• [WHAT YOU NEED TO DO]: Below is a listing with pictures. Repeat exactly the lines starting at the one holding "right shoulder: (67, 121)" and going on through the one holding "right shoulder: (38, 360)", and leave every picture out.

• [DATA RECORDS]:
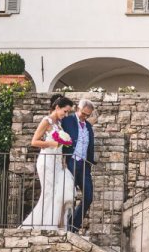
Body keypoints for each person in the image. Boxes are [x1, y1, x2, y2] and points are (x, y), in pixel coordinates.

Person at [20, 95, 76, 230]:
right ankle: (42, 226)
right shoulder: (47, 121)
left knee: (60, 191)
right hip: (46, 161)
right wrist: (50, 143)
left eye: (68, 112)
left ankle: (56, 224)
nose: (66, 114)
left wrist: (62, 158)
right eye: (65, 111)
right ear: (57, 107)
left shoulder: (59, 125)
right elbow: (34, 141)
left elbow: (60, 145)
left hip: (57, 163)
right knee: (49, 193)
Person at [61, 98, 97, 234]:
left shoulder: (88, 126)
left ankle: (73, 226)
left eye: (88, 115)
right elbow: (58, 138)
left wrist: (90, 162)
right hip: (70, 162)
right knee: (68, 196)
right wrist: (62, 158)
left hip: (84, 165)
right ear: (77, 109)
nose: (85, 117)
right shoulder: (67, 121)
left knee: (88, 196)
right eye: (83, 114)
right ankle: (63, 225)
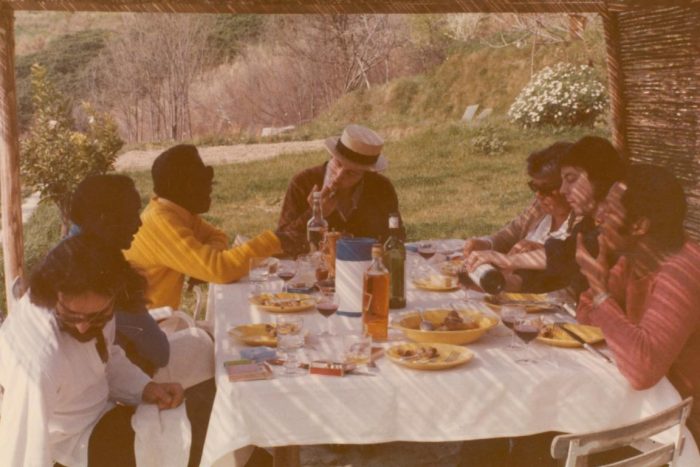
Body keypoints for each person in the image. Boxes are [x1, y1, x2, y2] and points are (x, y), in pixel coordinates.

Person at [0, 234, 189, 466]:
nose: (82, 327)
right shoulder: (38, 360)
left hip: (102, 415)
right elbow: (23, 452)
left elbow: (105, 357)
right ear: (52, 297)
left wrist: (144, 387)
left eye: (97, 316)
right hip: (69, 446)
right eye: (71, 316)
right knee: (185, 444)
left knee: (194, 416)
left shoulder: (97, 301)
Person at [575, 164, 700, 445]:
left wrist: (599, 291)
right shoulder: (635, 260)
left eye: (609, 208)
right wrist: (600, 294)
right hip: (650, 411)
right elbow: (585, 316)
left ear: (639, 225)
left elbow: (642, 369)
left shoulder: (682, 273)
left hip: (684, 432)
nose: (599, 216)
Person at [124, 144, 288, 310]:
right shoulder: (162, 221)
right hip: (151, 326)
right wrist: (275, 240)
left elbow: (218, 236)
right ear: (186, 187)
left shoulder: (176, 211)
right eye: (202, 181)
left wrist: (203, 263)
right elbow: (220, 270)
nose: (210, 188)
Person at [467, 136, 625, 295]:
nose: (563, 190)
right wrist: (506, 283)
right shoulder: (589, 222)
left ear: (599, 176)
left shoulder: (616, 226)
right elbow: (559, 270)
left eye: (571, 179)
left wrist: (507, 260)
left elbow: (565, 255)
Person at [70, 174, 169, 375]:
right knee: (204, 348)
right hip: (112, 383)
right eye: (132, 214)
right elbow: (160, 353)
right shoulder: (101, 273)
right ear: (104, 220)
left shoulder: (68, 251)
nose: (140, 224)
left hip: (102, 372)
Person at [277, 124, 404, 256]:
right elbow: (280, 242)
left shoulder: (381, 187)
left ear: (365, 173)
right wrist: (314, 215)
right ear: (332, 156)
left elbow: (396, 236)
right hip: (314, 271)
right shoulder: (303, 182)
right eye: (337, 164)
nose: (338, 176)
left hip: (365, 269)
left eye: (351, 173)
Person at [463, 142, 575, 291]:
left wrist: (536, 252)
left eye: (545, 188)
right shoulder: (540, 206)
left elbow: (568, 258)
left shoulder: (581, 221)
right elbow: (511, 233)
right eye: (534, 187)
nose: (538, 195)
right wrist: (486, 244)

• [SOLVED PROBLEM]:
right shoulder: (67, 121)
left knee: (88, 196)
right eye: (83, 114)
right ankle: (63, 225)
Body keypoints for each person in the image. Boxes are [x1, y1, x2, y2] and points are (x, y), in pixel coordinates.

Person at [0, 234, 189, 466]:
nose: (82, 327)
right shoulder: (38, 360)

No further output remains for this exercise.